Tudo na vida é linguagem.
O homem carrancudo, inquieto, expressa no corpo a linguagem da alma.
A senhora amorosa caminhando com dificuldade, cuidando do neto distraído com as pombinhas na rua, aqueles corpos, aqueles dois, são códigos de comunicação, são mensagens, mas não sabem que são.
A vida tem muitos jeitos de se comunicar.
A mata fechada, misteriosa, isolada, fala com a eloquência de cada movimento aparentemente sem nenhum significado.
Quando o sol aparece há música, os pássaros ouvem e se alegram.
À noite, com a chegada da lua, a Terra inteira fica exposta a uma sinfonia de sons, cantos de bichos noturnos, timbres sutis e constantes invadem o ar e são acolhidos pelo vento que os espalha por todos os cantos.
Quem pode ouvir as lições que o dia ensina à noite?
Expressões silenciosas de sabedoria que passeiam pelo ar e pousam no mar, mergulham, visitam os peixes, alimentam os bichos marinhos e sobem, voam baixo sobre águas salgadas e geladas, penetram ondas e se elevam até que as nuvens sejam preenchidas e se dissolvam como chuva que cuida da terra, que alimenta humanos.
Humanos e suas poesias, suas músicas, suas palavras que decodificam parte do que está em todos os lugares.
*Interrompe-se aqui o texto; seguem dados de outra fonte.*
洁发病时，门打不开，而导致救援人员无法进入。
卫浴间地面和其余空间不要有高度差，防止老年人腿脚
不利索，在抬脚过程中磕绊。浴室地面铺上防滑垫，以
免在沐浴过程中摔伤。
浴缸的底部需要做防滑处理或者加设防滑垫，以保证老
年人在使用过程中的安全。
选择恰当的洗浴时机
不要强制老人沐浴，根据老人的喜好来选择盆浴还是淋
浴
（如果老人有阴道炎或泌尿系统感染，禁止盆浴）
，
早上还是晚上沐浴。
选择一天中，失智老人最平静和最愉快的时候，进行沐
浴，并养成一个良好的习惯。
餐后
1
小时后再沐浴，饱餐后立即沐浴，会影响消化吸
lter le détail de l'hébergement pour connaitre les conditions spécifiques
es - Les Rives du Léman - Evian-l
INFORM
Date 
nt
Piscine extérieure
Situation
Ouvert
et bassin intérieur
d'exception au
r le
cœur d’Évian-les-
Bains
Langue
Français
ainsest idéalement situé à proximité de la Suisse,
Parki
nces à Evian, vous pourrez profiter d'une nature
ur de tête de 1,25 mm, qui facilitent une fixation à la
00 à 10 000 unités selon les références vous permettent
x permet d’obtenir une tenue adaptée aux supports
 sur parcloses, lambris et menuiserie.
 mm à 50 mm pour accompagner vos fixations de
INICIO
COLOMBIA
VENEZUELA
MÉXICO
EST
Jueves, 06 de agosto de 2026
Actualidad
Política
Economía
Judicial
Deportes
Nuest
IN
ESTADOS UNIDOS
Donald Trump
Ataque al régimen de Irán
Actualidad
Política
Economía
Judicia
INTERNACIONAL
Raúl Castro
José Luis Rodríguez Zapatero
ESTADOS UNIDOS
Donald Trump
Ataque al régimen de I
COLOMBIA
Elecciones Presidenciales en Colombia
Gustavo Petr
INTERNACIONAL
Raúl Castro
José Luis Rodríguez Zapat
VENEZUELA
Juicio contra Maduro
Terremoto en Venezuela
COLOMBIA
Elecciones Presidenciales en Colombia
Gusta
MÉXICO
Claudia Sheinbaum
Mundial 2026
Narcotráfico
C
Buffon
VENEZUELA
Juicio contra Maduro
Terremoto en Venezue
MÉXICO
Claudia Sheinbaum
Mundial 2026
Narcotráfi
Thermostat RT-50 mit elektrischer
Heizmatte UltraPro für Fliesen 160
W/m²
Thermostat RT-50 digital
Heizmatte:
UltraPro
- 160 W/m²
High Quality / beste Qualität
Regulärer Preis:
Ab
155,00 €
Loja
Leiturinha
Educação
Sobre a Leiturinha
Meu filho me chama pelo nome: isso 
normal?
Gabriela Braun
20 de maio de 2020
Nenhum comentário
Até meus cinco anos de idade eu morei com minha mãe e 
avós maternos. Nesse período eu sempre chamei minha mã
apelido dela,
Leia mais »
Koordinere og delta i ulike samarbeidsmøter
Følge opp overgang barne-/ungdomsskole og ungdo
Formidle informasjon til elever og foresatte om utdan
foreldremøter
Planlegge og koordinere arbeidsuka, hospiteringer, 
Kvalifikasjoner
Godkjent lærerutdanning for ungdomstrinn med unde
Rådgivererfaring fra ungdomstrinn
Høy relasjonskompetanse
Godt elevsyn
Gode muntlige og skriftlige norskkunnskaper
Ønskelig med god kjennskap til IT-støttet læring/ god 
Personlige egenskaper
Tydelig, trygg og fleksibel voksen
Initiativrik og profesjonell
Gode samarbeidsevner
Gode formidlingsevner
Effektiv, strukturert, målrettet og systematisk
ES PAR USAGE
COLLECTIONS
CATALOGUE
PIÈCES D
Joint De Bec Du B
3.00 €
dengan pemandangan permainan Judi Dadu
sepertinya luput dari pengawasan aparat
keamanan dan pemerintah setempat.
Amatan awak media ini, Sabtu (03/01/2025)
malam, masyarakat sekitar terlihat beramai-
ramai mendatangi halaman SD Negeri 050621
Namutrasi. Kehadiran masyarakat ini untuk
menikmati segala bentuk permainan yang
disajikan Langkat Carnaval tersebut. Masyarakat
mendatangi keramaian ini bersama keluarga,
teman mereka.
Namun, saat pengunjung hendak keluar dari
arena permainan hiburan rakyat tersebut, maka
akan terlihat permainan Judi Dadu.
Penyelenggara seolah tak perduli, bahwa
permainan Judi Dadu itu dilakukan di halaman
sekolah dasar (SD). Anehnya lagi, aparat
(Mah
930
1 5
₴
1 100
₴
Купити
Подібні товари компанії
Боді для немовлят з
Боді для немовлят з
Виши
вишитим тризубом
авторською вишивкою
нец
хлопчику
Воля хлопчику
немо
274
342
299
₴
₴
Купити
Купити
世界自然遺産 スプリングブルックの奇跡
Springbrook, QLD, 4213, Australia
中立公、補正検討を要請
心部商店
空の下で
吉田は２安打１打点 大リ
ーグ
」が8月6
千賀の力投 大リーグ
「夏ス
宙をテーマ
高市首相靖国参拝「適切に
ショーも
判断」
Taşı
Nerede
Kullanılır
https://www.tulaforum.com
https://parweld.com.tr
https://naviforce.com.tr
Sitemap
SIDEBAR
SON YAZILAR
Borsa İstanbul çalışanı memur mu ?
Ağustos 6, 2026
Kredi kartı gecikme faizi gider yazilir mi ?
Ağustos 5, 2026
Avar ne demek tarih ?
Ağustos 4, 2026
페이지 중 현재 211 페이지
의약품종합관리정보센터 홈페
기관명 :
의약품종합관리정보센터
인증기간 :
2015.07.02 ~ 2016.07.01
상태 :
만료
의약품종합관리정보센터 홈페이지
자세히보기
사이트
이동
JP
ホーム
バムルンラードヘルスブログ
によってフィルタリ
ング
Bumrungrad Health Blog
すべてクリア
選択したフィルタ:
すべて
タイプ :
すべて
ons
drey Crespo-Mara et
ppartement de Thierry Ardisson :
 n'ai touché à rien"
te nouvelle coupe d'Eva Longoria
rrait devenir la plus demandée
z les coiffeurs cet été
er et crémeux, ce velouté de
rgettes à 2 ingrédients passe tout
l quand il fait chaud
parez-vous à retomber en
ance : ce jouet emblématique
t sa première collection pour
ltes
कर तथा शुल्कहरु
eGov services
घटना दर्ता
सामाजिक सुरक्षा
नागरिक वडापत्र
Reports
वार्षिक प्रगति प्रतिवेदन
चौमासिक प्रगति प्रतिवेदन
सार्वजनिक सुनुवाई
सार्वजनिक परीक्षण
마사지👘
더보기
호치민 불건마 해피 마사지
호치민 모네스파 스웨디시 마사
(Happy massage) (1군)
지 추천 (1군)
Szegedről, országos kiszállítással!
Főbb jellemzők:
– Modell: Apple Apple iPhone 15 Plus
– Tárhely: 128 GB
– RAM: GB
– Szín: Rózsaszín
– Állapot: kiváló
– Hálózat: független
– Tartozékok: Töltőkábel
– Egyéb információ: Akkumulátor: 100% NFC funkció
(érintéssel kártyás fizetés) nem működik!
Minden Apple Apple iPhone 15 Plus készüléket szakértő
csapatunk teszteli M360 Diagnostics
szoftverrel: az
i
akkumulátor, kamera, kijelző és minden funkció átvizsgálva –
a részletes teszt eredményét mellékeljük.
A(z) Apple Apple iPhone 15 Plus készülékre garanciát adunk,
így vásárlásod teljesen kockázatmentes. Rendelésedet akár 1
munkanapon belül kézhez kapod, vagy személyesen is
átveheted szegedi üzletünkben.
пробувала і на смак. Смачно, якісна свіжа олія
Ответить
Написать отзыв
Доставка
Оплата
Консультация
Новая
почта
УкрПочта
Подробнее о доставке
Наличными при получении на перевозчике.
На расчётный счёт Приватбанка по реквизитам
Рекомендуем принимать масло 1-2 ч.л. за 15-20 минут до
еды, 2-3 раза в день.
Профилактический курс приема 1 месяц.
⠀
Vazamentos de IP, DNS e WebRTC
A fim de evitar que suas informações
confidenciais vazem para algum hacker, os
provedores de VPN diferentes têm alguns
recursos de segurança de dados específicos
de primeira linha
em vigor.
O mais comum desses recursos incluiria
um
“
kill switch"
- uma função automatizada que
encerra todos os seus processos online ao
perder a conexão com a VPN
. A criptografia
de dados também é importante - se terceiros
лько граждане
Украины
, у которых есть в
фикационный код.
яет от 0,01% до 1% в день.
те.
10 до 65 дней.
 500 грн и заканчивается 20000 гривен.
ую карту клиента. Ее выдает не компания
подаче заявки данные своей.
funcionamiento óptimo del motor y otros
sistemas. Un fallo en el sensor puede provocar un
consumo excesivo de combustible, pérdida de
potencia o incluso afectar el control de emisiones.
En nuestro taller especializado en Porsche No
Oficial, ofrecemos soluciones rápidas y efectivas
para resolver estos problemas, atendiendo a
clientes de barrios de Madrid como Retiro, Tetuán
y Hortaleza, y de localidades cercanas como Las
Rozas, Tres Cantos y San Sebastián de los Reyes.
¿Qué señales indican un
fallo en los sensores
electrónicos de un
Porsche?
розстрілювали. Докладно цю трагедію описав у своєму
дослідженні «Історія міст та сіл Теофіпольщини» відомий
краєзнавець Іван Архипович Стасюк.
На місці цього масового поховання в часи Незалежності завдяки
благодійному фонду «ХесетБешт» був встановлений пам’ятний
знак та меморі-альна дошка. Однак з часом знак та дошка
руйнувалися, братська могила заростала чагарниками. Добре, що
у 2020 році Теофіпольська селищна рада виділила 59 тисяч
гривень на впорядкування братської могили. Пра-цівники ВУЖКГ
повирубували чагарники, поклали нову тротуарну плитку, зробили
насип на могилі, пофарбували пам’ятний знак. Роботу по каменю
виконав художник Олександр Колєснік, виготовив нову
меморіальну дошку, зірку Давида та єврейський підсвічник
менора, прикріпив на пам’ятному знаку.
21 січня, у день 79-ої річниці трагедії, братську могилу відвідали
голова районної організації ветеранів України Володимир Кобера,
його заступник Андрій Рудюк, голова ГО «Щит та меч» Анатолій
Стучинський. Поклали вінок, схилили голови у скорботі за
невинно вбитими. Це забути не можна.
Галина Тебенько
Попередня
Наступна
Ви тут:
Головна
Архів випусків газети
Humanos expostos à comunicação infinita de vida que preenche corpos de carne e sangue e faz com que amem, se expressa em animais, gera perfume de plantas, abastece oceanos, mundos profundos.
Tudo na vida é linguagem, mas nenhuma linguagem contém o que é.
Expressões de mistério que chamamos de Deus, de vida, de amor, que tentamos enquadrar em códigos para depois dissecá-los, dominá-los e dizer “agora eu sei”.
Em um canto qualquer do planeta, nesse fragmento de tempo que chamamos de história, enquanto a vida se manifesta multiforme, tons, variações, intensidades infinitas, você lê essa tentativa absolutamente limitada de expressar o que está além das palavras.
Uma mãe abraça e dá um beijo no filho, um gato dorme preguiçosamente, um pássaro leva comida para os filhotes, gente que se despede e sabe que jamais voltará, gente que nasce, que morre, alguém que olha para o infinito e pensa em nada, sente algo que nem sabe explicar, mente preenchida de preocupações, gente que vive e faz parte da sinfonia que não cessa, expressões do que chamamos vida e está em todos os lugares, em cada movimento, em tudo o que existe.
Tudo. Linguagem que se expressa em seres que nem sabe que são.